Generative Adversarial Networks (GANs) are a very exciting deep learning development, which was introduced in a 2014 paper by Ian Goodfellow and collaborators. Without getting into too much detail, here is the idea behind GANs: there are two networks, a generator (perhaps our name choice for the Encoder/Decoder net above makes more sense now) and a discriminator. The Generator's job is to generate synthetic images, but what is the Discriminator to do? The Discriminator is supposed to tell the difference between the real images and the fake ones that were synthesised by the Generator.

Usually, GAN training is carried out in an unsupervised manner. There is an unlabelled dataset of, say, images in a specific domain. The generator will generate some image given random noise as input. The discriminator is then trained to recognise the images from the dataset as real and the output of the generator as fake. As far as the discriminator is concerned, the two categories comprise a labelled dataset. If this sounds like a binary classification problem to you, you won't be surprised to hear that the loss function is the binary cross entropy. The task of the generator is to fool the discriminator. Here is how that is done: first, the generator gives its output to the discriminator. Naturally, that output depends on what the generator's trainable parameters are. The discriminator is not being trained at this point, rather it is used for inference. Instead, it is the generator's weights that are updated in a way that gets the discriminator to accept (as in, label as "real") the synthesised outputs. The updating of the generator's and the discriminator's weights is done alternatively - once each for every batch, as you will see later when we discuss training our model.

Since we are not trying to simply generate faces, the architecture of our Generator is a little different from the one described above (for one thing, it takes real images as inputs, not some random noise, and tries to incorporate certain features of those inputs in its outputs). Our loss function won't be just the cross-entropy either: we have to add an additional component that compares the generator's outputs to the target ones. This could be, for instance, a pixelwise mean square error, or a mean absolute error. These matters are going to be addressed in the Training section of this tutorial.

══════

Tasks
(a) Reproduce the GAN explanation verbatim, beginning at the words "Since we are" and stopping after "of this tutorial.".
(b) Resume the GAN explanation after its last sentence.
The records that follow the GAN explanation come from a different source.

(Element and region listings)
══════

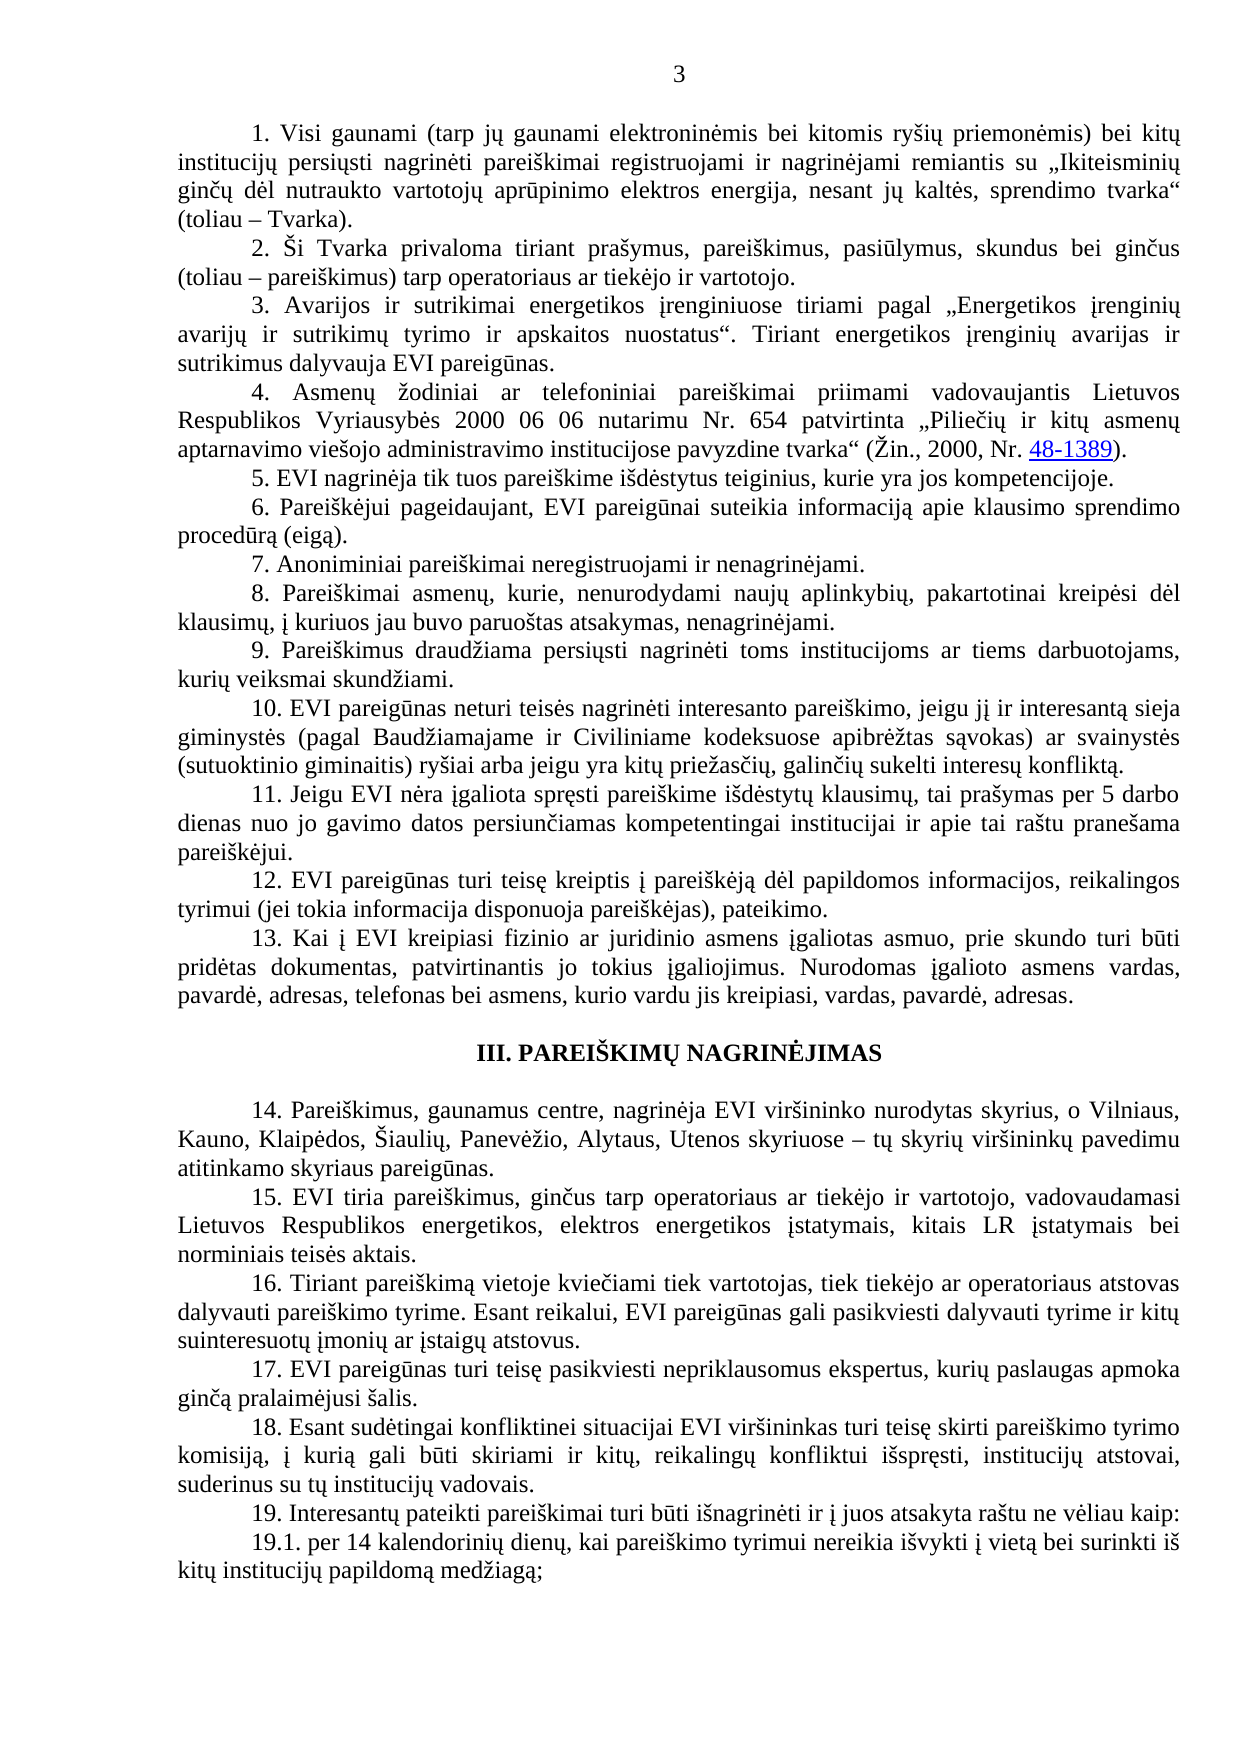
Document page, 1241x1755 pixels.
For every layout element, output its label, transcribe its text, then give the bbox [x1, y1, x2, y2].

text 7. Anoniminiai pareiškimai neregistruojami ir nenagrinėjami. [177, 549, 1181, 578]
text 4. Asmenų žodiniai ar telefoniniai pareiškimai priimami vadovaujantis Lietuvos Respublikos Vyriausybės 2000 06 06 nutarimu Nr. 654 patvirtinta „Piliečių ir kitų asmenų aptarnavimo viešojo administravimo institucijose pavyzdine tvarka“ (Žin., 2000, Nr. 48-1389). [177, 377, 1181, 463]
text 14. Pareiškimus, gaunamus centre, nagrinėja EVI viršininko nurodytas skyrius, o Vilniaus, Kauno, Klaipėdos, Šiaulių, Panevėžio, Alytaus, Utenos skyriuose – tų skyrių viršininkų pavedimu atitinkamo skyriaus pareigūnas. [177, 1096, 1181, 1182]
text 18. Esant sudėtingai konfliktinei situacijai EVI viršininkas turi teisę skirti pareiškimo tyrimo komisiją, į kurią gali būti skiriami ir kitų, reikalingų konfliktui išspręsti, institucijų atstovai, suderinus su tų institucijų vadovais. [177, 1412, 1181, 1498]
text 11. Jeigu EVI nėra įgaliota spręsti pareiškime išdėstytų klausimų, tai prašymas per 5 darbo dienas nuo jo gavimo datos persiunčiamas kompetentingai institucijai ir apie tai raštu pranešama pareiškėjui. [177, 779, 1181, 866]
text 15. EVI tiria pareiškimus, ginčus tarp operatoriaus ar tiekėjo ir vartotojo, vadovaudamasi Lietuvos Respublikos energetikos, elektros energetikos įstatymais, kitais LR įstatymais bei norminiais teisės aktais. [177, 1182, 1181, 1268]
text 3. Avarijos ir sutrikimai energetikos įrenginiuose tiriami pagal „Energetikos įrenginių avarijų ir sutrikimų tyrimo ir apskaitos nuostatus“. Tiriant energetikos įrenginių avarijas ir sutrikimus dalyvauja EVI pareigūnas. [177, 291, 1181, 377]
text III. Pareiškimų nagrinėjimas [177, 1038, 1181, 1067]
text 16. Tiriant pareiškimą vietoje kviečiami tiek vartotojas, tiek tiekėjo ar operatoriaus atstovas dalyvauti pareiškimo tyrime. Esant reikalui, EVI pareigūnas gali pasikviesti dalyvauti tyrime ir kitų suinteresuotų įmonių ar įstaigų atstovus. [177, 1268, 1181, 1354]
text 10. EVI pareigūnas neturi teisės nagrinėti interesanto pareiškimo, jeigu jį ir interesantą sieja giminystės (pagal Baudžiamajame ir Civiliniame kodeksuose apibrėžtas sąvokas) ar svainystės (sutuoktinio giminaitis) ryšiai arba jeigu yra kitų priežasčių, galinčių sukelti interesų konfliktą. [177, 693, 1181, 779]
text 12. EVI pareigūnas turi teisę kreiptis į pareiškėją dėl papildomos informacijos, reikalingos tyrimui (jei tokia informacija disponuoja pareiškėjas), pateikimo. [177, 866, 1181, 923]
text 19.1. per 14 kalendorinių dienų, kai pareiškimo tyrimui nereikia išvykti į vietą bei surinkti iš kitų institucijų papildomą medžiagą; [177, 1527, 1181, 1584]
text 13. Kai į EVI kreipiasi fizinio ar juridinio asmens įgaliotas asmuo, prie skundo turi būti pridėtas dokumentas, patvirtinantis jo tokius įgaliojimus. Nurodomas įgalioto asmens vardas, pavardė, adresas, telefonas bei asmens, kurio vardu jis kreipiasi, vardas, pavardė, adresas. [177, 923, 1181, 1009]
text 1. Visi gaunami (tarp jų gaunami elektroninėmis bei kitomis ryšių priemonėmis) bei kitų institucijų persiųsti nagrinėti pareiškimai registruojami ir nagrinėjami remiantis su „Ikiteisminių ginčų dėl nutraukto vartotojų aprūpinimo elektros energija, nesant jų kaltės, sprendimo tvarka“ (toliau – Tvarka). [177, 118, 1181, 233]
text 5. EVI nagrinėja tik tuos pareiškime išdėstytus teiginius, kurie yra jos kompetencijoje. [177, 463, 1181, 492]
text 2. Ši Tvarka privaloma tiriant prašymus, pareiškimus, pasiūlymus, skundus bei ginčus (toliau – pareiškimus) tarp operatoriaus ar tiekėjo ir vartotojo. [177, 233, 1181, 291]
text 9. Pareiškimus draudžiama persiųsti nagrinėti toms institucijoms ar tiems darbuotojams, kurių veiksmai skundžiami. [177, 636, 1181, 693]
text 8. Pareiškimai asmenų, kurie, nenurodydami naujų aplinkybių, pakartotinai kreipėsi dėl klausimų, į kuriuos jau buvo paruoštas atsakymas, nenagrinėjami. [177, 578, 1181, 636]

══════

In response
(a)
Since we are not trying to simply generate faces, the architecture of our Generator is a little different from the one described above (for one thing, it takes real images as inputs, not some random noise, and tries to incorporate certain features of those inputs in its outputs). Our loss function won't be just the cross-entropy either: we have to add an additional component that compares the generator's outputs to the target ones. This could be, for instance, a pixelwise mean square error, or a mean absolute error. These matters are going to be addressed in the Training section of this tutorial.

(b)
Before we move on, let us complete the network.py file by providing the code for the Discriminator:

network.py [continued]
''' Discriminator network for 128x128 RGB images '''
class D(nn.Module):

    def __init__(self):
        super(D, self).__init__()

        self.main = nn.Sequential(            
            nn.Conv2d(3, 16, 4, 2, 1),
            nn.LeakyReLU(0.2, inplace = True),
            nn.Conv2d(16, 32, 4, 2, 1),
            nn.BatchNorm2d(32),
            nn.LeakyReLU(0.2, inplace = True),
            nn.Conv2d(32, 64, 4, 2, 1),
            nn.BatchNorm2d(64),
            nn.LeakyReLU(0.2, inplace = True),
            nn.Conv2d(64, 128, 4, 2, 1),
            nn.BatchNorm2d(128),
            nn.LeakyReLU(0.2, inplace = True),
            nn.Conv2d(128, 256, 4, 2, 1),
            nn.BatchNorm2d(256),
            nn.LeakyReLU(0.2, inplace = True),
            nn.Conv2d(256, 512, 4, 2, 1),
            nn.BatchNorm2d(512),
            nn.LeakyReLU(0.2, inplace = True),
            nn.Conv2d(512, 1, 4, 2, 1, bias = False),
            nn.Sigmoid()
        )


    def forward(self, input):
        output = self.main(input)
        return output.view(-1)

As you can see, the architecture of the Discriminator is rather similar to that of the Generator, except that it seems to contain only the Encoder part of the latter. Indeed, the goal of the Discriminator is not to output an image, so there is no need for something like a Decoder. Instead, the Discriminator contains layers that process an input image (much like an Encoder would), with the goal of distinguishing real images from the synthetic ones.

From DALI to PyTorch

DALI is a wonderful tool that not only pre-processes images on the fly, but also provides plugins for several popular machine learning frameworks, including PyTorch.

If you used PyTorch before, you may be familiar with its torch.utils.data.Dataset and torch.utils.data.DataLoader classes meant to ease the pre-processing and loading of the data. When using DALI, we combine the aforementioned nvidia.dali.pipeline.Pipeline with nvidia.dali.plugin.pytorch.DALIGenericIterator in order to accomplish the task.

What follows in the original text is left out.